After you click on Download Logs, your browser downloads a .zip file containing the logs from the macOS device. The zip file name has a unique format, and it begins with ScriptTroubleshootingLogs_week month date year.zip. Extract this zip file to your device to a folder to view the collected Intune log files.
In addition to the admin-specified logs, the Intune management agent logs are also collected from these folders: /Library/Logs/Microsoft/Intune and ~/Library/Logs/Microsoft/Intune. The agent log file names are IntuneMDMDaemon date–time.log and IntuneMDMAgent date–time.log.
If any admin-specified file is missing or has the incorrect file extension, the file names will be listed in LogCollectionInfo.txt.
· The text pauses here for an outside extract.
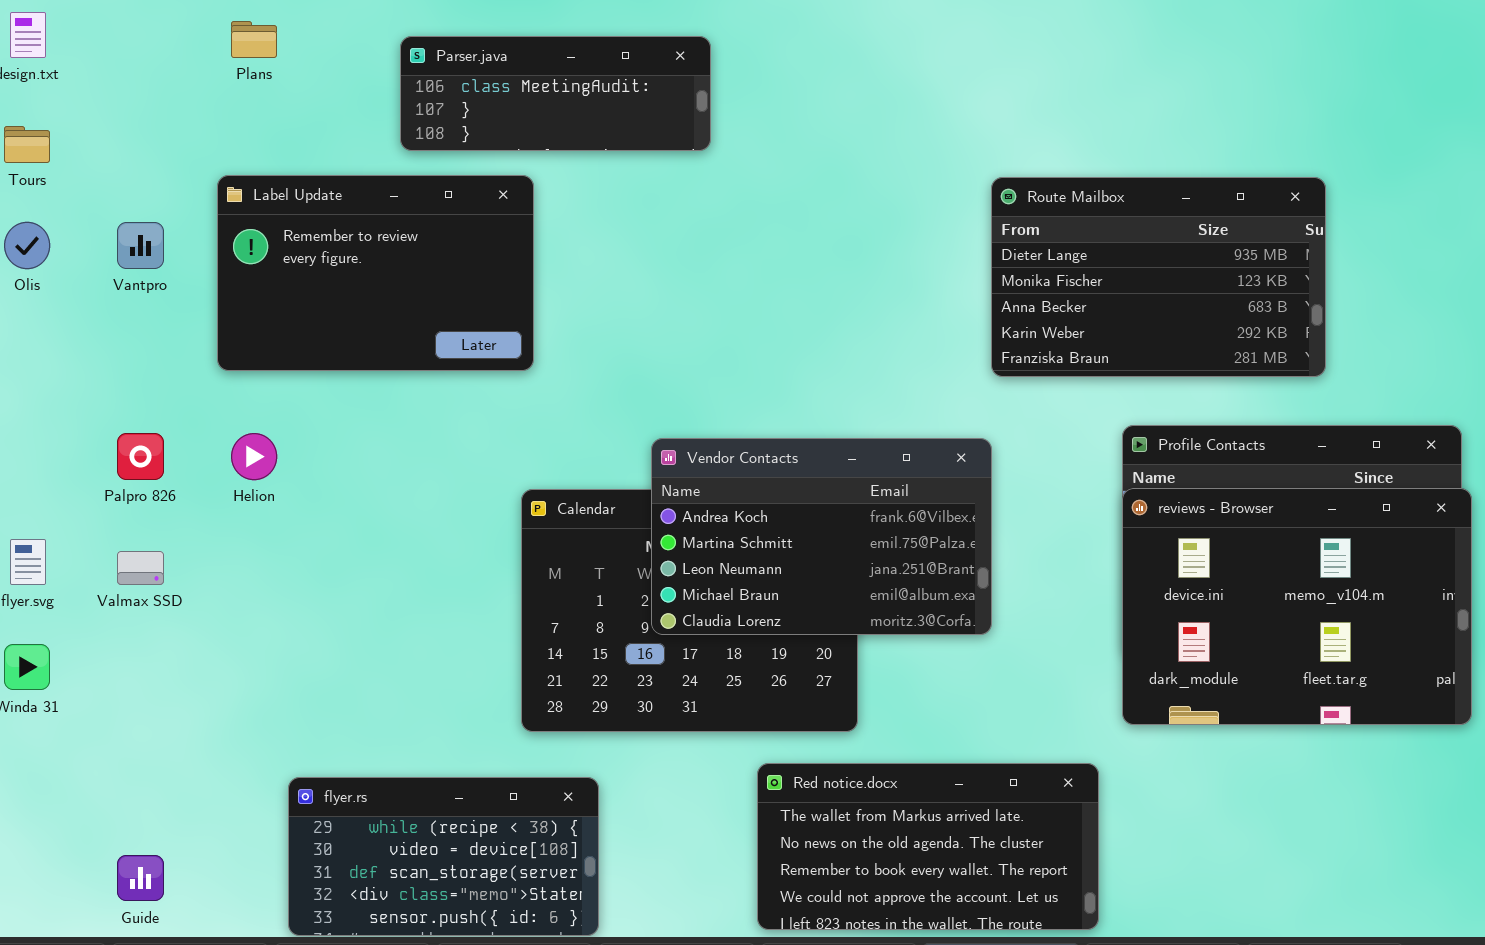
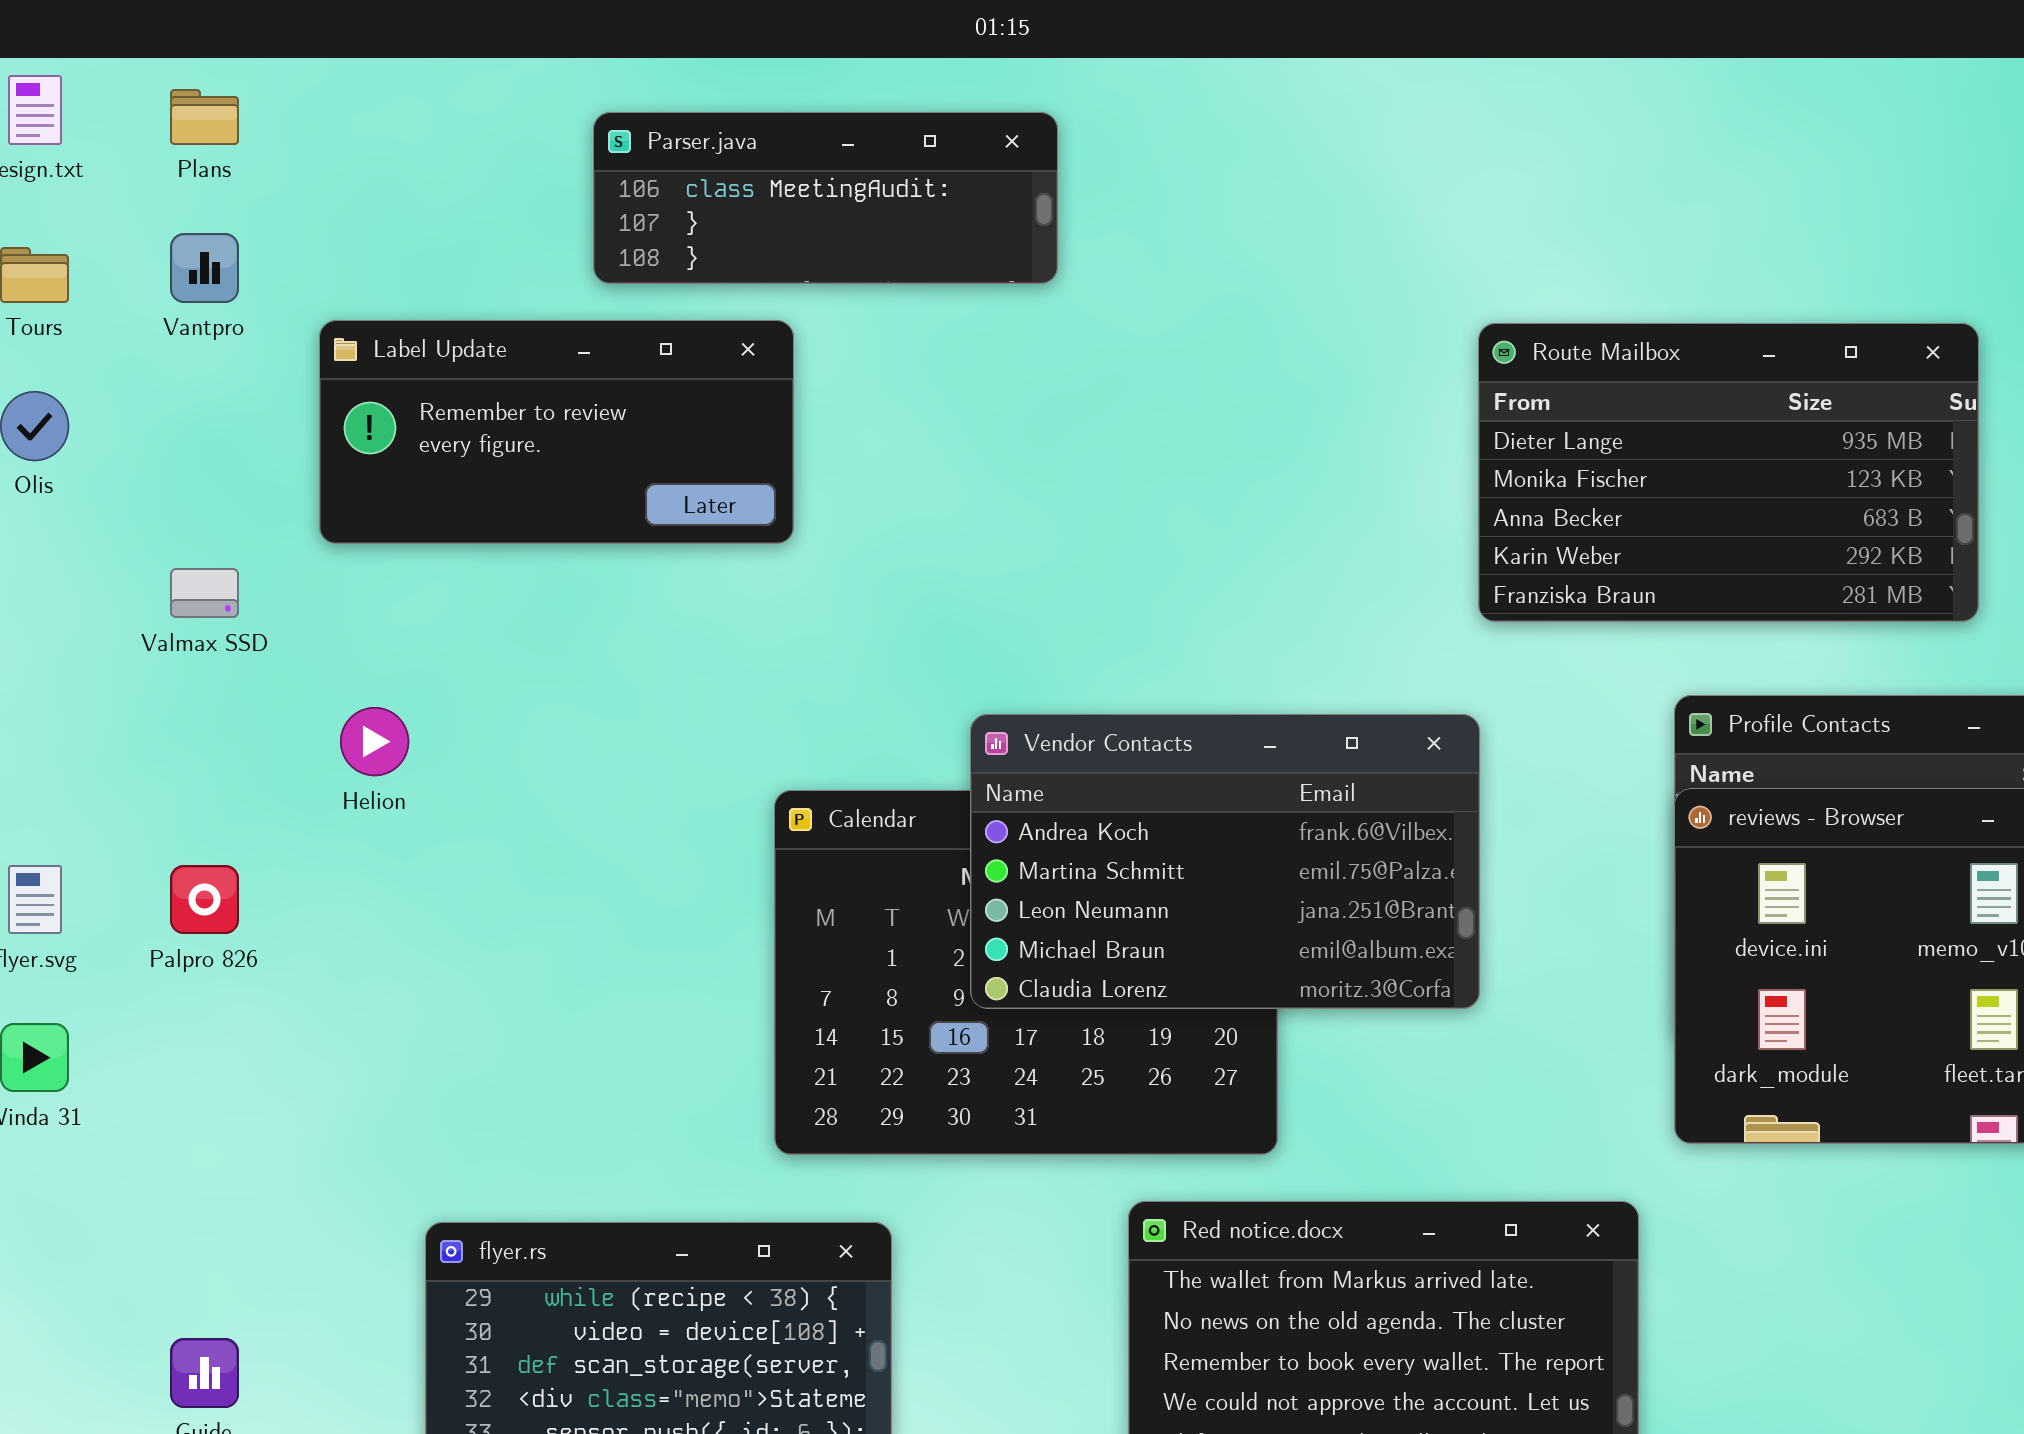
Plans: [231,21,277,58] -> [170,89,239,145], moved
Label Update: [217,175,534,371] -> [319,320,794,544], resized
Vantpro: [117,222,164,269] -> [170,233,239,303], moved
Palpro 826: [117,433,164,480] -> [170,865,239,934], moved
Valmax SSD: [117,551,164,585] -> [170,568,239,618], moved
The following logs are included in the diagnostic logs collected from the remote macOS device:
- IntuneMDMDaemon date–time.log
- IntuneMDMAgent date–time.log
- LogCollectionInfo.txt
Fix Intune Download Logs Button Grayed Out
When you attempt to download macOS logs from the Intune admin center, you may notice that the Download Logs option is grayed out in some cases. This occurs when the log collection process has not yet been completed. To resolve this issue, you’ll have to wait until the logs have been collected from the macOS device, or you can force device check-in with Intune from the company portal app on macOS. Additionally, ensure that the remote Mac device is connected to the internet for log collection.
Conclusion
We hope that this comprehensive guide has made it easier for you to collect Intune logs from macOS devices for troubleshooting. We have done our best to demonstrate the methods in an easy-to-follow manner. Troubleshooting issues on macOS devices enrolled in Microsoft Intune begins with collecting diagnostic logs and reviewing them. If your organization manages macOS devices with Intune, IT administrators can now collect logs without having to contact the end user. An Intune administrator can begin remote troubleshooting by looking through the log files to identify the root cause.